Morale: per Molgora «è un risultato che mortifica e penalizza Brescia evidentemente succube e prona ad una Milano colonizzatrice che invece detiene ben salde le leve delle direzioni strategiche e operative». Ovviamente, dietro la tirata campanilista del sottosegretario s’intravede in controluce il vecchio revanchismo post fusione energetica. Una parte dei bresciani è convinta di essersi svenduta ai milanesi. E questo permette al Carroccio di giocarsi in chiave di sindacato del territorio, facendo pressioni per rimuovere Renzo Capra, espressione della vecchia amministrazione ulivista, e aprire un nuovo giro di nomine.
A2A a parte, c’è sempre il tormentone Expo 2015 a incombere. Per la Lega l’evento è strategico, significa poter gestire potere, appalti e quindi consenso sui prossimi sette anni. Il punto è che il sindaco Moratti ha tenuti fuori il partito di Bossi e il suo uomo, Leonardo Carioni, dal board di SoGe. Di qui la guerriglia scatenata dal presidente del collegio sindacale, Dario Fruscio, e l’allarme commissariamento lanciato dal sottosegretario Castelli, magari solo per spingere il sindaco di Milano al passo indietro dell’a.d. in pectore, Paolo Glisenti, che non piace a Tremonti e a Berlusconi ma neppure al Carroccio. Non a caso, ieri, mentre si sbloccava l’iter della ricapitalizzazione di SoGe, ha rotto gli indugi con Matteo Salvini: «Se Glisenti o chi per esso è uno dei problemi – ha spiegato il deputato Lumbard – trattandosi di uomini responsabili, penso che possano prendere in considerazione l’ipotesi che l’Expo ha la priorità su tutto e quindi fare un passo indietro».

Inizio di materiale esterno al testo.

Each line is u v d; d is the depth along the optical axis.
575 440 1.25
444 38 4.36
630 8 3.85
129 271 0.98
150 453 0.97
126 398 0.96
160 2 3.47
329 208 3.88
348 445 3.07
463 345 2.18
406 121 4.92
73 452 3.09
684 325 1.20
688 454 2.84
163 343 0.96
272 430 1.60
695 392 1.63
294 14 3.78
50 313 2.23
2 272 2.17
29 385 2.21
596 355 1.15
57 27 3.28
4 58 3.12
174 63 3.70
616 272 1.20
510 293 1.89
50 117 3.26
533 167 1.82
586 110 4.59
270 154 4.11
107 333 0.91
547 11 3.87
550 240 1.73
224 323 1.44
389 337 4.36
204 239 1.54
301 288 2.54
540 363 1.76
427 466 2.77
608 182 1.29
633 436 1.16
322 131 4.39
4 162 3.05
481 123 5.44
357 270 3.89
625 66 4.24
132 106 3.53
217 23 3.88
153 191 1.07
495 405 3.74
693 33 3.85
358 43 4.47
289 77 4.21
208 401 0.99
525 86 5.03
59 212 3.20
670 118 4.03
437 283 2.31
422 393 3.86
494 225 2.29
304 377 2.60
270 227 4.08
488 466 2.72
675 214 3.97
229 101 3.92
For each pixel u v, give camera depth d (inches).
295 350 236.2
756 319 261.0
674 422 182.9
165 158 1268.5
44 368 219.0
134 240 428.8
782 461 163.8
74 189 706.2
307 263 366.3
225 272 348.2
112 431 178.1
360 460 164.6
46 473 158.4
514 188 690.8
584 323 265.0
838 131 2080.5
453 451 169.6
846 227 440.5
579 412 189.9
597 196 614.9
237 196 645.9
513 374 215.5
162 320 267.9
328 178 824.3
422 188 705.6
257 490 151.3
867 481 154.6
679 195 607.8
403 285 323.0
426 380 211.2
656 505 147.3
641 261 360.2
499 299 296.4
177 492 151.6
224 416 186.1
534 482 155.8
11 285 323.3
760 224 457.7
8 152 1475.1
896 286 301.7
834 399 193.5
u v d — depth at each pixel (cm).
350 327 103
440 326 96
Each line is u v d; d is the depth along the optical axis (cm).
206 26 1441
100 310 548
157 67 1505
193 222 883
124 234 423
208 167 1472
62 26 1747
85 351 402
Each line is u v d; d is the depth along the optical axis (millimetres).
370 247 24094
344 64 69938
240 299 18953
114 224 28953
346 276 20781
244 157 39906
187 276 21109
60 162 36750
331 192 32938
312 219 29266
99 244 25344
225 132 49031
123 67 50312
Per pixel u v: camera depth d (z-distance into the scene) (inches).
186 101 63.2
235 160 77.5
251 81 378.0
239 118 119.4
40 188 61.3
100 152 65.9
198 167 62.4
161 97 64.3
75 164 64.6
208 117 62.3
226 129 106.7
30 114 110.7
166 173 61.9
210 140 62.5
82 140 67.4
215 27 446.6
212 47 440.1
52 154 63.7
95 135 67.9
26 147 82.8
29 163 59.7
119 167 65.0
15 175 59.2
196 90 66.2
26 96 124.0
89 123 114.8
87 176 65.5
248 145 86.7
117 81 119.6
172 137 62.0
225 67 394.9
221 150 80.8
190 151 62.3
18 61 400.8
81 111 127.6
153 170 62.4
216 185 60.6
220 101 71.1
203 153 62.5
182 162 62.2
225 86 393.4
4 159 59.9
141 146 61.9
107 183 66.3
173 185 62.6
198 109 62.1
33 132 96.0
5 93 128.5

Ma a loro volta Expo e A2A non sono le uniche partite su cui la Lega sta mettendo becco, questiona, frena, interviene alla vigilia del voto. La madre di tutte le partite è il rinnovo dei vertici di Fiera Milano, capofila di un’infornata di nomine che riguarda 43 poltrone nelle controllate della Regione. Tant’è vero che l’ipotesi che monta in queste ore è rinviare il risiko di Fiera dal 30 marzo al 30 giugno, cioè dopo il voto, quando verranno disegnati i nuovi rapporti di forza tra Lega-An-FI e, a sua volta, dentro il partito di Berlusconi tra laici e ciellini.